Cutter tells me there are a lot of “funny things” in my chart. She proceeds to identify personality traits and life events only those closest to me would know: I don’t like doing things I’m not good at (“because of my North Node,” which is in Pisces); my mom is a big influence in my life (lots of Virgo energy); something serious happened at age 6 (my parents got divorced); and I need to be careful with wine (I am five years sober because I wasn’t so careful with wine). According to the destiny card system, I was born on a “really dynamic and powerful” day, and I’m a five of clubs, along with Christopher Walken, Woody Harrelson, Al Gore, and Monica Lewinsky. I am what Cutter labels a “truth seeker” — as a journalist, this tracks.

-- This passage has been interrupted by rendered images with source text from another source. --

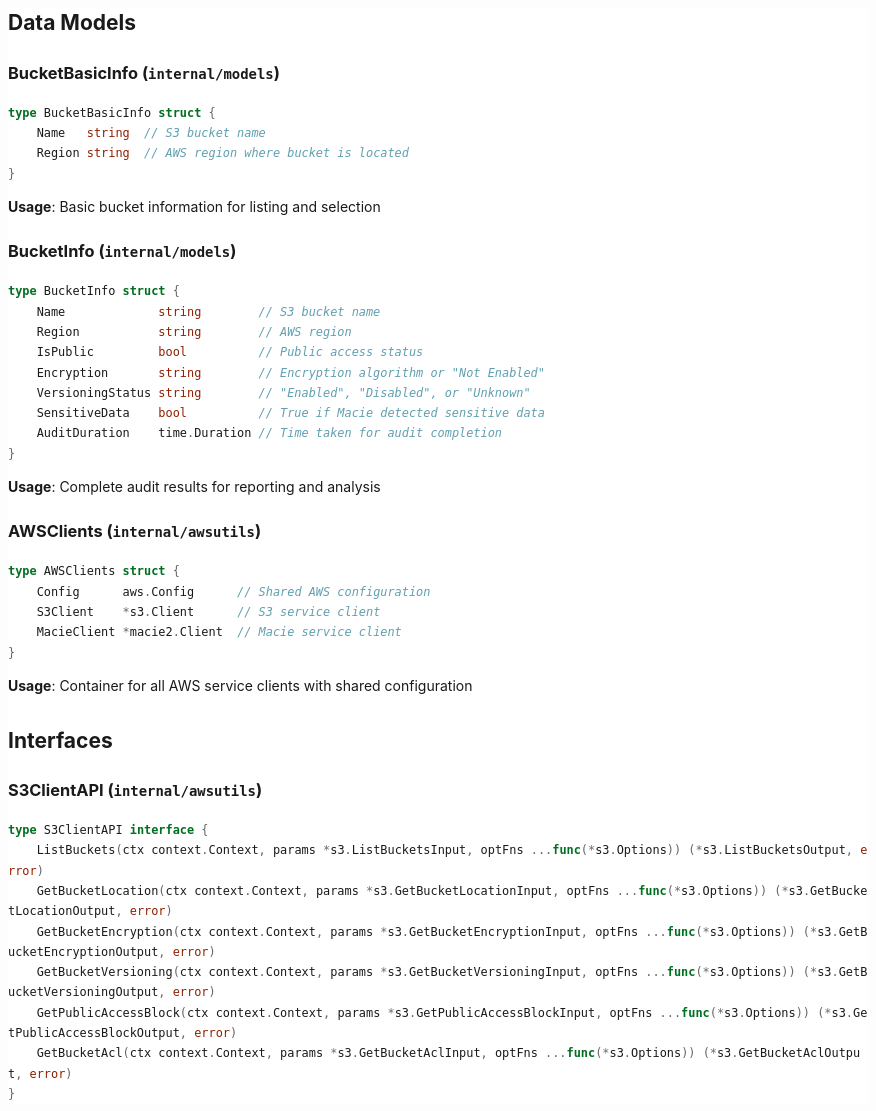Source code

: ## Data Models

### BucketBasicInfo (`internal/models`)

```go
type BucketBasicInfo struct {
    Name   string  // S3 bucket name
    Region string  // AWS region where bucket is located
}
```

**Usage**: Basic bucket information for listing and selection

### BucketInfo (`internal/models`)

```go
type BucketInfo struct {
    Name             string        // S3 bucket name
    Region           string        // AWS region
    IsPublic         bool          // Public access status
    Encryption       string        // Encryption algorithm or "Not Enabled"
    VersioningStatus string        // "Enabled", "Disabled", or "Unknown"
    SensitiveData    bool          // True if Macie detected sensitive data
    AuditDuration    time.Duration // Time taken for audit completion
}
```

**Usage**: Complete audit results for reporting and analysis

### AWSClients (`internal/awsutils`)

```go
type AWSClients struct {
    Config      aws.Config      // Shared AWS configuration
    S3Client    *s3.Client      // S3 service client
    MacieClient *macie2.Client  // Macie service client
}
```

**Usage**: Container for all AWS service clients with shared configuration

## Interfaces

### S3ClientAPI (`internal/awsutils`)

```go
type S3ClientAPI interface {
    ListBuckets(ctx context.Context, params *s3.ListBucketsInput, optFns ...func(*s3.Options)) (*s3.ListBucketsOutput, error)
    GetBucketLocation(ctx context.Context, params *s3.GetBucketLocationInput, optFns ...func(*s3.Options)) (*s3.GetBucketLocationOutput, error)
    GetBucketEncryption(ctx context.Context, params *s3.GetBucketEncryptionInput, optFns ...func(*s3.Options)) (*s3.GetBucketEncryptionOutput, error)
    GetBucketVersioning(ctx context.Context, params *s3.GetBucketVersioningInput, optFns ...func(*s3.Options)) (*s3.GetBucketVersioningOutput, error)
    GetPublicAccessBlock(ctx context.Context, params *s3.GetPublicAccessBlockInput, optFns ...func(*s3.Options)) (*s3.GetPublicAccessBlockOutput, error)
    GetBucketAcl(ctx context.Context, params *s3.GetBucketAclInput, optFns ...func(*s3.Options)) (*s3.GetBucketAclOutput, error)
}
```
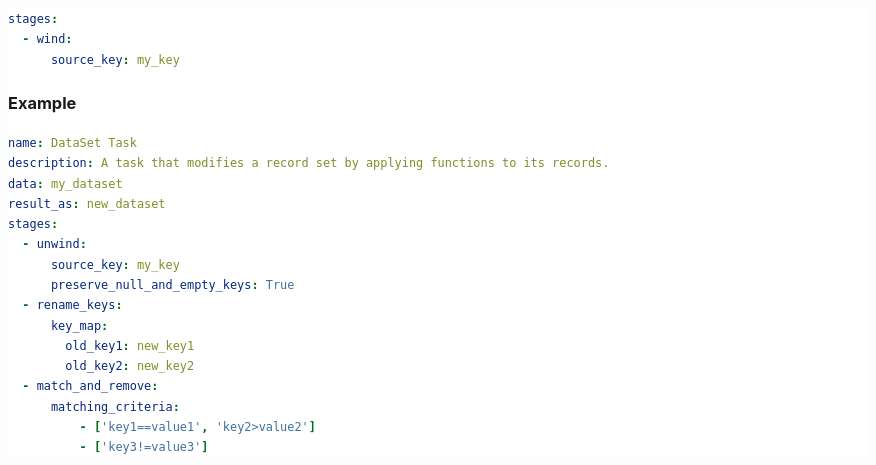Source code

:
 ```yaml
stages:
  - wind:
      source_key: my_key
```

### Example

```yaml
name: DataSet Task
description: A task that modifies a record set by applying functions to its records.
data: my_dataset
result_as: new_dataset
stages:
  - unwind: 
      source_key: my_key
      preserve_null_and_empty_keys: True
  - rename_keys:
      key_map:
        old_key1: new_key1
        old_key2: new_key2
  - match_and_remove:
      matching_criteria:
          - ['key1==value1', 'key2>value2']   
          - ['key3!=value3']
```
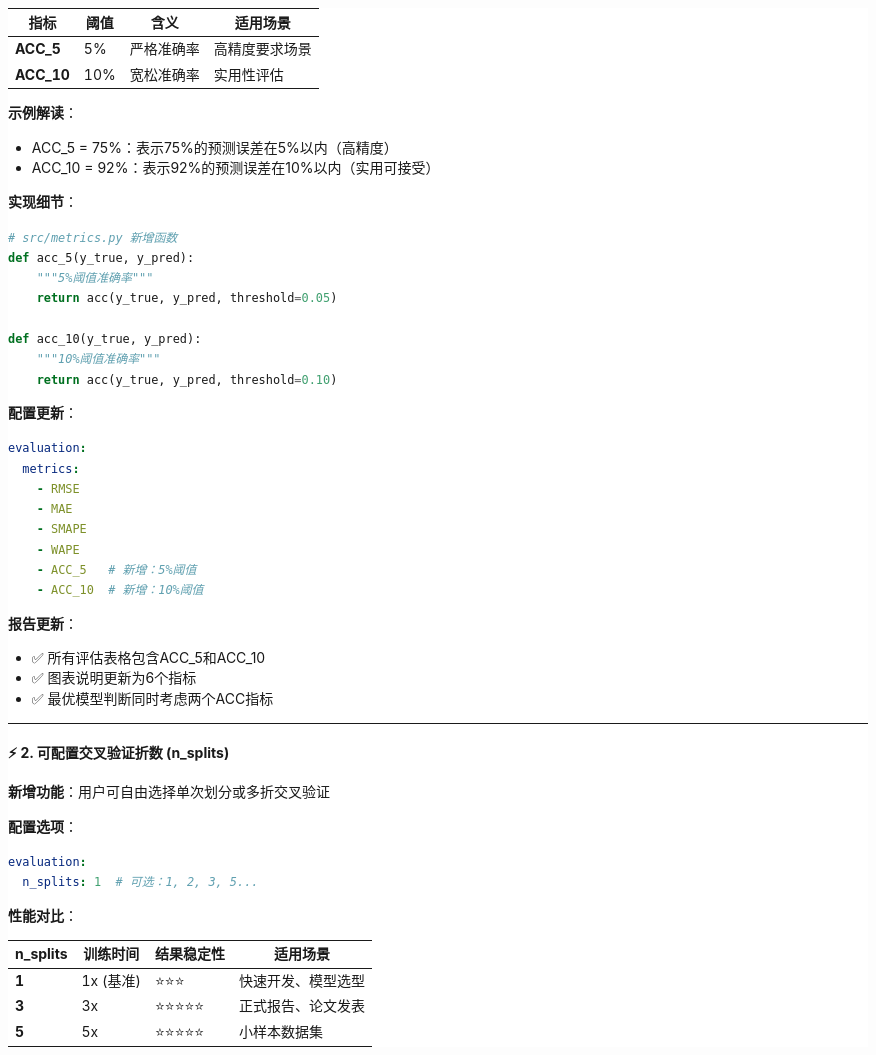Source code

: | 指标 | 阈值 | 含义 | 适用场景 |
|------|------|------|----------|
| **ACC_5** | 5% | 严格准确率 | 高精度要求场景 |
| **ACC_10** | 10% | 宽松准确率 | 实用性评估 |

**示例解读**：
- ACC_5 = 75%：表示75%的预测误差在5%以内（高精度）
- ACC_10 = 92%：表示92%的预测误差在10%以内（实用可接受）

**实现细节**：
```python
# src/metrics.py 新增函数
def acc_5(y_true, y_pred):
    """5%阈值准确率"""
    return acc(y_true, y_pred, threshold=0.05)

def acc_10(y_true, y_pred):
    """10%阈值准确率"""
    return acc(y_true, y_pred, threshold=0.10)
```

**配置更新**：
```yaml
evaluation:
  metrics:
    - RMSE
    - MAE
    - SMAPE
    - WAPE
    - ACC_5   # 新增：5%阈值
    - ACC_10  # 新增：10%阈值
```

**报告更新**：
- ✅ 所有评估表格包含ACC_5和ACC_10
- ✅ 图表说明更新为6个指标
- ✅ 最优模型判断同时考虑两个ACC指标

---

#### ⚡ 2. 可配置交叉验证折数 (n_splits)

**新增功能**：用户可自由选择单次划分或多折交叉验证

**配置选项**：
```yaml
evaluation:
  n_splits: 1  # 可选：1, 2, 3, 5...
```

**性能对比**：

| n_splits | 训练时间 | 结果稳定性 | 适用场景 |
|----------|----------|------------|----------|
| **1** | 1x (基准) | ⭐⭐⭐ | 快速开发、模型选型 |
| **3** | 3x | ⭐⭐⭐⭐⭐ | 正式报告、论文发表 |
| **5** | 5x | ⭐⭐⭐⭐⭐ | 小样本数据集 |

Cutter started her own career as a speech therapist for autistic children. That work took her to Kauai, a “spiritual mecca,” she says, where she started learning about different kinds of readings. From there, she pursued music — “My astrology told me I’d be good at music, which, by the way, you would be very good at it, too” — and in between various gigs (folk, children's music, classic rock), she began offering her own readings via Skype. There was a stint in Ibiza: “The founder of human design, who [lived in] Ibiza, died suddenly. I had met a famous Dutch DJ and human design analyst, and we fell in love. He was like, ‘Babe, let’s go to Ibiza. My guru just died.’” She also logged time in Brazil and Jackson Hole, Wyoming, before settling in Colorado, where she works with about 1,000 clients a year.
“Can I just talk some sh*t on you for a second here?” Cutter asks with a laugh, before launching into a perfect summation of my bullsh*t. “In all of your past lives, you were a surgeon, an army general, somebody who had to literally be perfect or people died. So there’s this insane sense of urgency,” she says. “My joke about your placement is that you’re the kind of person that will record an album for 20 years but never release it because it’s not perfect.”
Cutter doesn’t believe her readings are fixed, however. “You have control over your life,” she promises. She identifies these patterns and traits as a means for growth. “I find astrology really useful. I always tell people it’s how I try to fix all my glaring personality deficits,” Cutter says. “It shows you these facets of your personality and which ones tend to dominate, and how to balance that out.”
Ultimately, astrology is about understanding that “there is a loving force in the universe that’s trying to make things easier and better for us,” she says.
And she’s got some good news for me: Although the beginning of my life was challenging, this fall, I’ll be able to finally push through the perfectionist terror that’s been holding me back. “This is a year where you are obligated, on a spiritual level, to step onto this higher path,” she says. “You will find something that you were meant to do from the day you were born.”
After everything I’ve tried, I think I believe her.